Institute for Employment Rights (IER) director Carolyn Jones said: “The IER has a ready-made Manifesto for Labour Law that is popular with the public, supported by the labour movement and would deliver the policy demands reflected in the TUC survey.

“But the Westminster bubble isn’t listening, preferring instead to restrict the right to protest. The government needs to be called out on its political priorities, by popular protest if need be.”

Usdaw general secretary Paddy Lillis pointed to the retail union’s New Deal campaign, which includes demands for job security, employment rights from day one and an end to rogue employers refusing to engage with trade unions.

Mr Lillis said: “There needs to be lasting and fundamental change to the way society views workers.

“We need a new deal for workers: a minimum wage of at least £10 per hour, an end to insecure employment, respect for shopworkers and action to ensure that retail jobs are no longer underpaid and undervalued.”

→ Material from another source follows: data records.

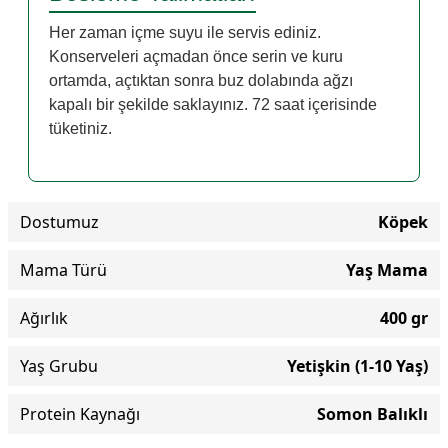
Her zaman içme suyu ile servis ediniz.
Konserveleri açmadan önce serin ve kuru
ortamda, açtıktan sonra buz dolabında ağzı
kapalı bir şekilde saklayınız. 72 saat içerisinde
tüketiniz.
Dostumuz
Köpek
Mama Türü
Yaş Mama
Ağırlık
400 gr
Yaş Grubu
Yetişkin (1-10 Yaş)
Protein Kaynağı
Somon Balıklı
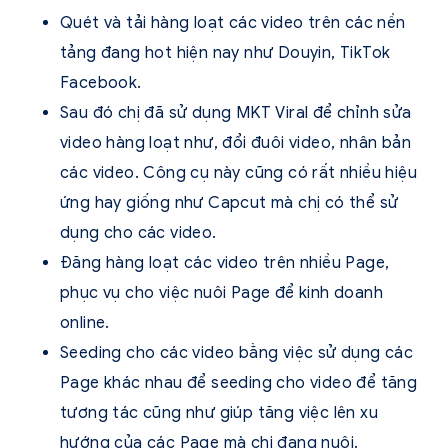
Quét và tải hàng loạt các video trên các nền
tảng đang hot hiện nay như Douyin, TikTok
Facebook.
Sau đó chị đã sử dụng MKT Viral để chỉnh sửa
video hàng loạt như, đổi đuôi video, nhân bản
các video. Công cụ này cũng có rất nhiều hiệu
ứng hay giống như Capcut mà chị có thể sử
dụng cho các video.
Đăng hàng loạt các video trên nhiều Page,
phục vụ cho việc nuôi Page để kinh doanh
online.
Seeding cho các video bằng việc sử dụng các
Page khác nhau để seeding cho video để tăng
tương tác cũng như giúp tăng việc lên xu
hướng của các Page mà chị đang nuôi.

GMB acting general secretary Warren Kenny said: “This is yet more proof working people have had enough of this government failing to take action on workers’ rights. 

“For years, ministers have preached about ‘levelling up’ on rights at work — now is the time for the government to finally act.”

Communist Party trade union organiser Andy Bain said that unions and their members would have to be prepared to fight together to win better workplace rights, despite Mr Johnson’s promises.

Mr Bain said: “Mobilisation of members and unity of trade unions will be needed to win these demands and the necessary investment to achieve what should be considered basic rights: jobs and housing for all.”